*Given text*:
▶

Fluid flow was measured by following the movement of an air bubble trapped within a 25 mL capacity micro-capillary tube (Microcaps, Fisher Scientific, Atlanta, GA, USA) that was horizontally positioned between the pressure reservoir and the dentine disk. The linear displacement of the air bubble was converted into volume flow (mL/min) [53]. For each specimen, fluid flow across the dentine disks was then transformed into hydraulic conductance (mL/min·cm² cm H₂O) by dividing the fluid flow (mL/min) by the exposed dentine surface area (cm²) and water pressure (cm H₂O).

The permeability of each specimen was expressed as the percentage (Lp %) of the fluid flow through the EDTA-etched dentine disk of the same specimen. To ensure that a tight seal was provided by the “O” rings and to check the system for leaks, we inserted a polyethylene disk in place of the dentine disk. No filtrate was recorded.

4.3. SEM Analysis

The specimens for SEM analysis were equally distributed into two groups (B’ and C’). Each group contained 10 specimens. The specimens were broken in half by using dental pliers to provide control (a) and experimental (b) sections (Figure 7). The control halves were treated as those in group A mentioned before, and the experimental halves in group B’ or C’ were treated with NaF or PAMAM solution, respectively [54].

◀

*Work instructions*:
- 1) Copy the methods text, starting at the words "The permeability of" and stopping after "filtrate was recorded.", and rename "polyethylene disk" to "plastic disk".
- 2) In the methods text, what tool was used to break the SEM specimens in half?
The rows after this are not needed.

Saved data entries

▶

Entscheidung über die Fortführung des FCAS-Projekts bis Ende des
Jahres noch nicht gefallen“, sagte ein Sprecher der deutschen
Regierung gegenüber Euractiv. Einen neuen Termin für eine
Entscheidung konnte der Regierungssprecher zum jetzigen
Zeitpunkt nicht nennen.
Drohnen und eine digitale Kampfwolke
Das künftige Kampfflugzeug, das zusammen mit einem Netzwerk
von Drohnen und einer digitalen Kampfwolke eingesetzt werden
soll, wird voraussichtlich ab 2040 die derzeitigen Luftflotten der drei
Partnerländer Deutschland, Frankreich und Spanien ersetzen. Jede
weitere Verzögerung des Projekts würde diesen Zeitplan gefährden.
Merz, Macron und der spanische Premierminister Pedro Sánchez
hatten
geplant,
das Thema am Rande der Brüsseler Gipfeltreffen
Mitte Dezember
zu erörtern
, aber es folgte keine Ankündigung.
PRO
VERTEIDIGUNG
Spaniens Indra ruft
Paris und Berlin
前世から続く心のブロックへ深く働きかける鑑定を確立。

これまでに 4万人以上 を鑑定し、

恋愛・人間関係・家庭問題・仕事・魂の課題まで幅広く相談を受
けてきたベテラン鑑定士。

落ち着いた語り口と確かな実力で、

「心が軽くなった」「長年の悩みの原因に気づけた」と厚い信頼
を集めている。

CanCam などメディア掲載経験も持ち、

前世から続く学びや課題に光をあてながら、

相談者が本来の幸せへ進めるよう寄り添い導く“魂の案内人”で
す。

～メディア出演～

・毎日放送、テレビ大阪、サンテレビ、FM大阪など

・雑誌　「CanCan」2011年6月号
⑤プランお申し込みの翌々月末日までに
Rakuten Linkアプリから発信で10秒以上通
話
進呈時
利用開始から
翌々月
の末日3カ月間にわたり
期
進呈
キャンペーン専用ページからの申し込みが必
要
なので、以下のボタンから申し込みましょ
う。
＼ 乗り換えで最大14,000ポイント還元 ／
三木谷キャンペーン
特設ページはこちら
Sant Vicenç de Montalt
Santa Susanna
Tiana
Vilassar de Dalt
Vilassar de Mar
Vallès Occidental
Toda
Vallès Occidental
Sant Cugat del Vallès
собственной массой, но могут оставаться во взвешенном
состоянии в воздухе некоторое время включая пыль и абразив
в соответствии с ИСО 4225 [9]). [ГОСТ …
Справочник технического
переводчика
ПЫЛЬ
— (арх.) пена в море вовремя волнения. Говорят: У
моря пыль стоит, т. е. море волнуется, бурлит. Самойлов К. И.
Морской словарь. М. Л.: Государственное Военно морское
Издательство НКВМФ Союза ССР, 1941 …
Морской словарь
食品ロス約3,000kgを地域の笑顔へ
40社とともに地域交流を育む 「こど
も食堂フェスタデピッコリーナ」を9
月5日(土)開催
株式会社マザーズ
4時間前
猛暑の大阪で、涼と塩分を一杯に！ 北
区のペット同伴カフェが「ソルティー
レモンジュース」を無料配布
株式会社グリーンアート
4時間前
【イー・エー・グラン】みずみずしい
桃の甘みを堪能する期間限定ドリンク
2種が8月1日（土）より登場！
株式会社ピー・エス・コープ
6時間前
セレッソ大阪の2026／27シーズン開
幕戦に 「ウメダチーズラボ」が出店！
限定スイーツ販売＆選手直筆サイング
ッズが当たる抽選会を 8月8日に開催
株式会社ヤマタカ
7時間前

◀

*Responses to the exercise*:
- 1)
The permeability of each specimen was expressed as the percentage (Lp %) of the fluid flow through the EDTA-etched dentine disk of the same specimen. To ensure that a tight seal was provided by the “O” rings and to check the system for leaks, we inserted a plastic disk in place of the dentine disk. No filtrate was recorded.

- 2) Dental pliers.